Book Review: The Duke's Assassin

Dall'Aglio Jkt 9780300189780.indd

Dall'Aglio Jkt 9780300189780.indd

The Duke's Assassin:Exile and Death of Lorenzino de' Medici

by Stefano Dall'Aglio

translated from the Italian by Donald Weinstein

Yale University Press, 2015

The two murderous incidents at the heart of Stefano Dall'Aglio's thoroughly engrossing new book The Duke's Assassin (here ably translated by Donald Weinstein, who's no slouch himself when it comes to writing first-rate works of history) have long been considered about as open-and-shut as any murderous incident in history usually gets. In January of 1537, Duke Alessandro de' Medici was lured to an assignation with a beautiful woman named Caterina Soderini, who quickly absented herself from the scene. While Alessandro was lolling on the bed, he was accosted by two men: a thorough brute and well-known subhuman who rejoiced in the knickname of Scoronconcolo and a young man named Lorenzino … de' Medici, kinsman to Alessandro and nephew of the beautiful Soderini woman. Dall'Aglio paints the scene vividly:

A ferocious scuffle followed, presumably not a lengthy one because the defenseless duke was unable effectively to resist two aggressors armed with sword and dagger. “Give me my life!” Alessandro is said to have vainly begged in those few convulsive seconds, spending his last strength in powerfully biting the hand of Lorenzino who was trying to silence him. The struggle ended with Scoronconcolo's lethal knife thrust into the duke's throat, although the blows continued even after he had gasped his last. By then Alessandro had “shed so much blood that it almost flooded the chamber.” Another source provides an additional macabre detail: as they finished their work, the assassins “began to joke and laugh together, remaining there for more than three hours.”

After they were done playing around with the Duke's corpse, the two men fled Florence, which put a price on Lorenzino's head so enormous and elaborate that there was no real chance he could evade it. What's amazing is how long he lasted, but sure enough, eleven years later, in February of 1548, Lorenzino was knifed to death by paid assassins in Venice, thus ending the foreign wandering career of the “Tuscan Brutus.”In tracing the “red thread” between these two murders, Dall'Aglio hopes to “purge the historical record of the quarrels and distortions that have accumulated and to free it from the exaggerated praises of a 'Lorenzo de' Medici the Second Brutus,' on the one hand, and the ferocious criticisms of 'the wicked and cruel parricide', on the other.” Toward this end he's done a large amount of research in a wide array of forbidding places like the Biblioteca Nacional de Espana, the Archivio di Stato di Firenze, and the Archivo General de Simancas – and many other civic archives. By his own admission, he's not trying to overturn the settled verdicts of history; he just wants to broaden and deepen the picture, especially its account of Lorenzino himself.

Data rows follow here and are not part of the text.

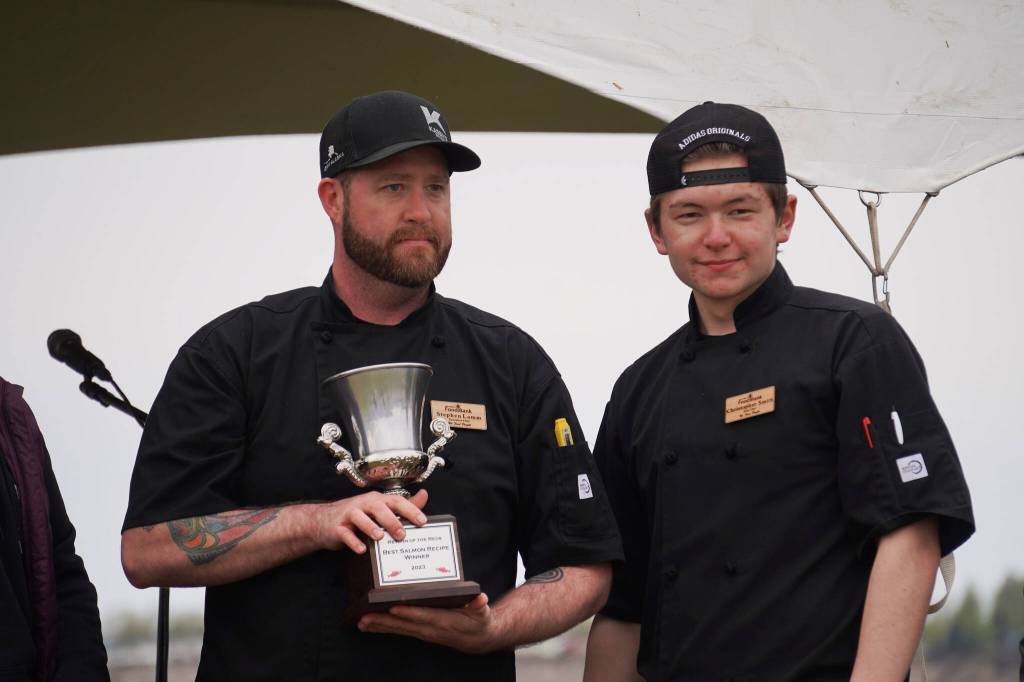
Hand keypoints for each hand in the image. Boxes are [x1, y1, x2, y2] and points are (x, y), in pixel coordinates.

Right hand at [316, 489, 428, 553]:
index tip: (422, 521)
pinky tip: (362, 549)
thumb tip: (424, 495)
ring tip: (380, 537)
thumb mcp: (380, 508)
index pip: (396, 501)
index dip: (410, 509)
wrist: (323, 521)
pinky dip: (353, 541)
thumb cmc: (357, 515)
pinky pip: (345, 533)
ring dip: (370, 527)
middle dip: (391, 520)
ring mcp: (349, 514)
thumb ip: (402, 505)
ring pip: (359, 517)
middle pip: (378, 507)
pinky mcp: (337, 527)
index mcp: (377, 500)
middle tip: (402, 535)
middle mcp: (363, 504)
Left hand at [357, 593, 502, 653]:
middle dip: (384, 621)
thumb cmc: (479, 621)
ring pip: (398, 629)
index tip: (394, 609)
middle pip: (404, 625)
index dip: (409, 614)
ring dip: (379, 626)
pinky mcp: (419, 632)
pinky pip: (399, 631)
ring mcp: (423, 632)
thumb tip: (480, 598)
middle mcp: (430, 629)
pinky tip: (370, 625)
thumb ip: (479, 606)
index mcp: (444, 621)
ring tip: (361, 622)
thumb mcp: (482, 613)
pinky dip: (383, 628)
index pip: (423, 616)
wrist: (477, 639)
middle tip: (365, 617)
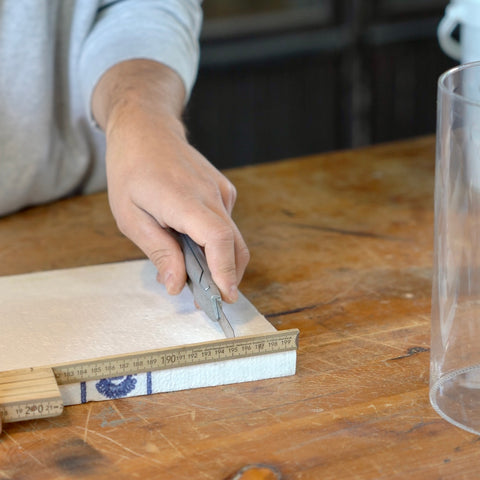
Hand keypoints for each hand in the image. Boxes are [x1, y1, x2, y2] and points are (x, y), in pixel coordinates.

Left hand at [92, 60, 248, 301]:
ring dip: (220, 262)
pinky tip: (193, 245)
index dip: (225, 271)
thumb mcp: (131, 217)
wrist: (147, 128)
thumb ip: (159, 251)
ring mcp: (220, 191)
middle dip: (226, 277)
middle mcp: (211, 195)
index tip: (225, 297)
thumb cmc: (131, 169)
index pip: (218, 239)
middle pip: (234, 245)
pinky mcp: (223, 191)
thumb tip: (177, 285)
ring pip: (232, 238)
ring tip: (193, 274)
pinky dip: (216, 243)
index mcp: (184, 200)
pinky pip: (225, 224)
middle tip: (207, 300)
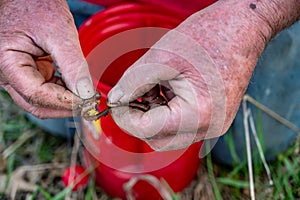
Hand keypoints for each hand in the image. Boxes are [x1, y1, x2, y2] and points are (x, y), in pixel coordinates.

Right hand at [0, 0, 94, 117]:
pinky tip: (78, 89)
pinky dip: (64, 93)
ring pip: (42, 100)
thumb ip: (73, 64)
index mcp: (8, 62)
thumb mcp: (59, 33)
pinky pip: (47, 90)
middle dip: (65, 107)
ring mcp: (19, 75)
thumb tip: (86, 92)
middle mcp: (9, 74)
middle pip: (37, 104)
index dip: (63, 102)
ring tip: (87, 97)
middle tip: (89, 105)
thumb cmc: (36, 5)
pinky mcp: (31, 72)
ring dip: (65, 102)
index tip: (87, 101)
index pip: (36, 94)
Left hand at [108, 0, 299, 150]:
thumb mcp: (162, 56)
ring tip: (152, 86)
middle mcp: (208, 127)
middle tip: (129, 94)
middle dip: (137, 119)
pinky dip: (163, 111)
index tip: (115, 100)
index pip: (147, 130)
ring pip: (166, 134)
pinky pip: (178, 125)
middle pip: (157, 139)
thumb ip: (134, 81)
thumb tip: (115, 98)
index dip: (124, 117)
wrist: (242, 29)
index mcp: (199, 114)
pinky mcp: (210, 118)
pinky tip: (164, 89)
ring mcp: (212, 125)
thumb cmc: (209, 37)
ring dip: (150, 115)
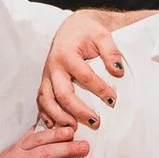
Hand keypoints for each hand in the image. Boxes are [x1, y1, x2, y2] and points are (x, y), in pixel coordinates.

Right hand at [40, 8, 126, 127]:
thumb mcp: (102, 36)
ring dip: (59, 117)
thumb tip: (118, 72)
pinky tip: (55, 126)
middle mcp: (53, 67)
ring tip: (74, 129)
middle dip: (78, 111)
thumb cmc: (87, 32)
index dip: (99, 89)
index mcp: (67, 54)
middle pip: (62, 94)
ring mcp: (46, 76)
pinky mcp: (45, 82)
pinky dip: (46, 115)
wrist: (71, 28)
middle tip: (96, 123)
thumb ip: (111, 52)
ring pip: (47, 100)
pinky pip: (41, 101)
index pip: (84, 76)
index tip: (113, 100)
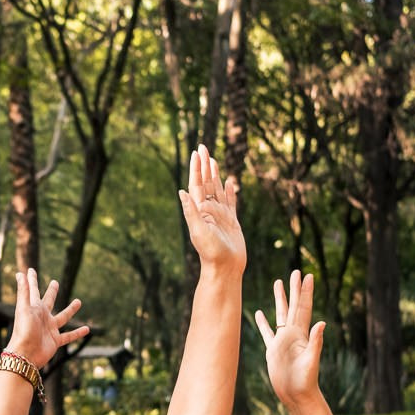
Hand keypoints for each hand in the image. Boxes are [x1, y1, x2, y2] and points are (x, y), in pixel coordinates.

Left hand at [2, 267, 88, 370]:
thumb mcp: (24, 308)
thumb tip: (20, 273)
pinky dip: (77, 333)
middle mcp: (42, 317)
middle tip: (55, 282)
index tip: (30, 270)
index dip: (32, 279)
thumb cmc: (23, 330)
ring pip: (63, 317)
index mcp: (33, 307)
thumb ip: (24, 291)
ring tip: (79, 301)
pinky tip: (87, 329)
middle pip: (48, 301)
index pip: (33, 290)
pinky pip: (69, 336)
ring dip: (70, 310)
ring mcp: (49, 329)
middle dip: (51, 292)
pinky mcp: (55, 341)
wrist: (26, 354)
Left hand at [178, 144, 245, 271]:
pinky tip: (229, 182)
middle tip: (203, 147)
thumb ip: (191, 212)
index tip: (196, 152)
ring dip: (215, 174)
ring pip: (217, 188)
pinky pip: (231, 202)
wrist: (225, 268)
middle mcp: (209, 210)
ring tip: (212, 160)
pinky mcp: (232, 221)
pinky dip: (229, 191)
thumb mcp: (198, 231)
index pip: (197, 184)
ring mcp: (221, 215)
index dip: (196, 168)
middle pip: (206, 182)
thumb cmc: (210, 252)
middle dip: (204, 165)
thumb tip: (181, 192)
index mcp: (200, 210)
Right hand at [253, 269, 324, 408]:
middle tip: (295, 272)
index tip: (308, 276)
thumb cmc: (305, 381)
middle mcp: (293, 334)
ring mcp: (282, 341)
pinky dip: (263, 322)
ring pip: (280, 314)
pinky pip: (266, 332)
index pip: (304, 307)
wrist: (296, 395)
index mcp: (301, 334)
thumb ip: (316, 342)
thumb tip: (322, 323)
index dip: (306, 292)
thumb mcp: (311, 361)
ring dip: (280, 299)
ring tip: (278, 283)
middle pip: (293, 306)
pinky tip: (259, 313)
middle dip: (294, 289)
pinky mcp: (272, 350)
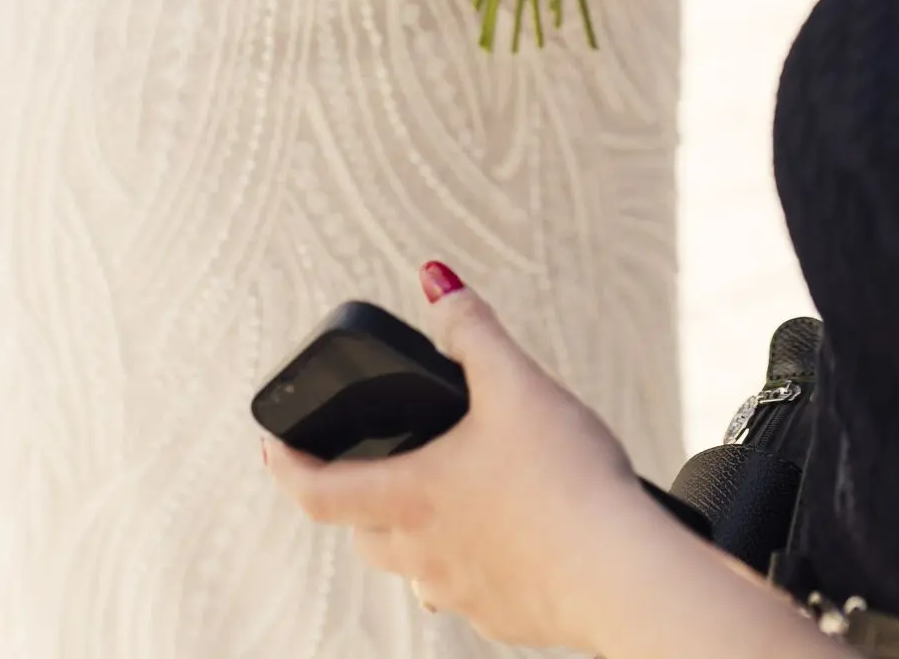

This is a relief, and his book is enormously successful at it. By using a wide array of new or newly-interpreted documents (and by a strong and canny reading of the contemporary account written by Benedetto Varchi based on the testimonies of both Lorenzino and Scoronconcolo), Dall'Aglio is able to construct a richer picture of the eleven years Lorenzino spent in exile than has ever been done before in English. The scheming world of well-heeled Florentine exiles, the double-dealing of continental agents, and the Big Picture scheming of Holy Roman Emperor Charles V are skillfully and concisely dramatized, and thankfully little effort is made to rehabilitate the reputation of the slain Duke Alessandro, a libertine moron historian G. F. Young described as “uneducated, vicious, and universally detested.” If anything, our author's reassessments are all on the side of the assassin, who comes off better in this book, predictably enough, than anybody else:

Lorenzino's death was far more important than the passing of a single individual; it meant the loss of a standard-bearer for the cause of liberty and anti-tyranny, consigning to the tomb the remains of the dream that his action of 1537 had revived. Charles V, who had wanted him dead, knew this. The exiles knew it as well; they did not want the two assassins, who, perhaps unawares, had stifled one of the last breaths of Florentine republican liberty, to go unpunished.

Aficionados of the tangled affairs of Italian Renaissance history shouldn't miss The Duke's Assassin (decked out with a detail from Guiseppe Bellucci's wonderfully melodramatic painting of the incident in question). Stefan Dall' Aglio has a marked gift for bringing all these bloody old thrashings alive and reminding us of their importance.